Why It's Fine To Obsess About Steve Jobs

Steve Jobs died six years ago. During his lifetime he was the subject of more than two dozen books, documentaries and feature films. And in the years since his death public curiosity has hardly diminished.

Are we obsessed with Steve Jobs? Obviously, there continues to be genuine interest in how he built and transformed Apple into one of the world's most valuable companies. But if much of that fascination comes from the cult of personality that surrounded Jobs during his life and, even now, continues after his death, do we learn anything new about his leadership?

This summer the Santa Fe Opera gave the first performances of "The (R)evolution of Steve Jobs." With music by Mason Bates and libretto by Mark Campbell, this new opera dramatizes how Steve Jobs came to be such an iconic and controversial figure. According to Bates and Campbell, "The (R)evolution of Steve Jobs" was conceived as a way for audiences to contemplate aspects of his leadership that haven't often been represented in the popular media. Its non-linear narrative, extensive use of projected images and a musical score that combines computer generated sounds with acoustic instruments mirrors the contradictions in his character. As Bates said in a recent NPR interview, "He was, while a very charismatic figure, quite a hard-driving boss.

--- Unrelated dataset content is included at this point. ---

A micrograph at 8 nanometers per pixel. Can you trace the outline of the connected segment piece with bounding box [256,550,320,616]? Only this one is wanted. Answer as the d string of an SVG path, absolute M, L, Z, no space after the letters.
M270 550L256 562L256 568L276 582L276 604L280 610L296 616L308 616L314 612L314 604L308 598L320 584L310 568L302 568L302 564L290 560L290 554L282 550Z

And his collisions with the fact that he wanted to make everything sleek and controllable — yet life is not controllable — is a fascinating topic for an opera."

For Bill Baker, editor of Association of Manufacturing Excellence's Target Magazine, who attended the premiere in Santa Fe, the opera met that ambition. "Jobs was a hero and a villain—internally-focused, my goal is my goal, no one else's goal counts. Then, as he matured, as he found out he was ill, he became more understanding of other people. All that was the evolution of Steve. I really saw that in the performance."

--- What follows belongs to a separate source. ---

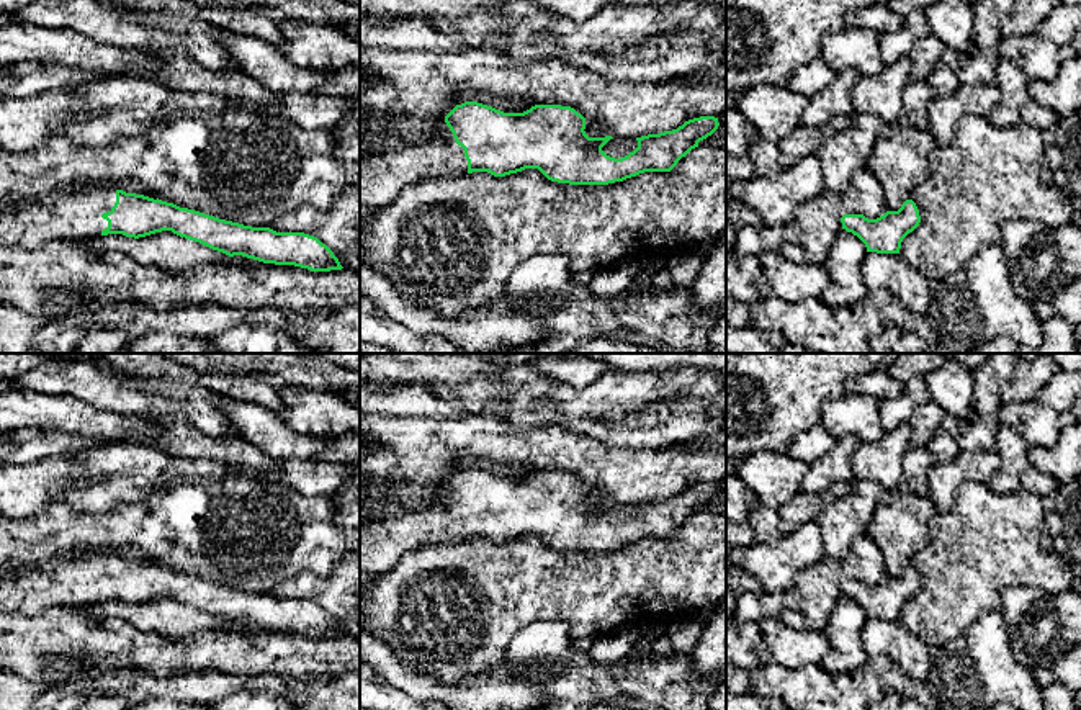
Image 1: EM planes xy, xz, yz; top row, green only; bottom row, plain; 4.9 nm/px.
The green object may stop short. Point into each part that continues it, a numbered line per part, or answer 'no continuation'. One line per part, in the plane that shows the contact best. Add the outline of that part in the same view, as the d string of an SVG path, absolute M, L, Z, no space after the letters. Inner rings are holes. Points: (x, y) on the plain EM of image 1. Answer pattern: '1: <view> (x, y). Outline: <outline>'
1: xy (66, 581). Outline: M114 555L54 556L46 564L23 564L16 573L0 574L0 612L38 615L54 607L87 607L101 604L108 594L103 579L116 569Z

One can argue that the individual at the head of a company is only a part of what makes it successful or not, but outsized personalities compel us to question where the boundary between a leader and organization should begin and end.

Art does this well. Last year's film, "The Founder," starring Michael Keaton in the role of Ray Kroc, the controversial CEO of McDonalds, highlights the ethical shortcuts often taken on the road to mega-success. Opera performed live, with its stage constraints and emotional directness of music, singing and drama, has the power to go even further—to make palpable what is hard to put into words. And as corporations—with their global reach and influence—become the important institutions of our time, perhaps theater and opera can reveal aspects of their leaders that would, otherwise, be difficult to examine.

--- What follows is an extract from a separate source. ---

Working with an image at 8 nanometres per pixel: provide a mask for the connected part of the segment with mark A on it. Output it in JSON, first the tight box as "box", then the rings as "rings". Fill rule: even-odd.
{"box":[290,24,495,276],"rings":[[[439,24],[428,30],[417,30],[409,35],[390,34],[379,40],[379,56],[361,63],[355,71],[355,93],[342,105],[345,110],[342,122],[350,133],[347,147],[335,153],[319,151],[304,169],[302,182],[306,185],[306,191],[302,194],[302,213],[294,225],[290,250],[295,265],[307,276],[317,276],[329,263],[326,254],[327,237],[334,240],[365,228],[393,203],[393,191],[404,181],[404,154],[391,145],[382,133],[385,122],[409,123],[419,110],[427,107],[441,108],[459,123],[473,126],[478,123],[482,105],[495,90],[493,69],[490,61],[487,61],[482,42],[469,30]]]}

Those who knew Steve Jobs personally—his family, friends and colleagues—are aware of all the nuances of Jobs as a real human being. But for the rest of us, pondering his character, and telling and retelling his story makes it possible to learn from his wins and losses and to imagine ourselves in his place. Would we make similar decisions? See opportunities the way he did?

Steve Jobs would, no doubt, have been uncomfortable with an opera about his life, especially one which unsparingly probes his relationships and behavior. But I am certain that he would agree that technology and business are worthy subjects for the stage. One of his overriding motivations was that all human endeavors can learn from one another and that the arts, in particular, have a necessary role to play in the development of the products and technologies that can change our world.

Keynoting his final product launch in March of 2011, Steve Jobs closed with these very sentiments: "It's in Apple's DNA that technology alone is not enough — it's technology married with liberal arts, married with the humanities, that yields us the results that makes our heart sing."

"The (R)evolution of Steve Jobs" will be performed next at the Seattle Opera (2018—19) and the San Francisco Opera (2019—20.)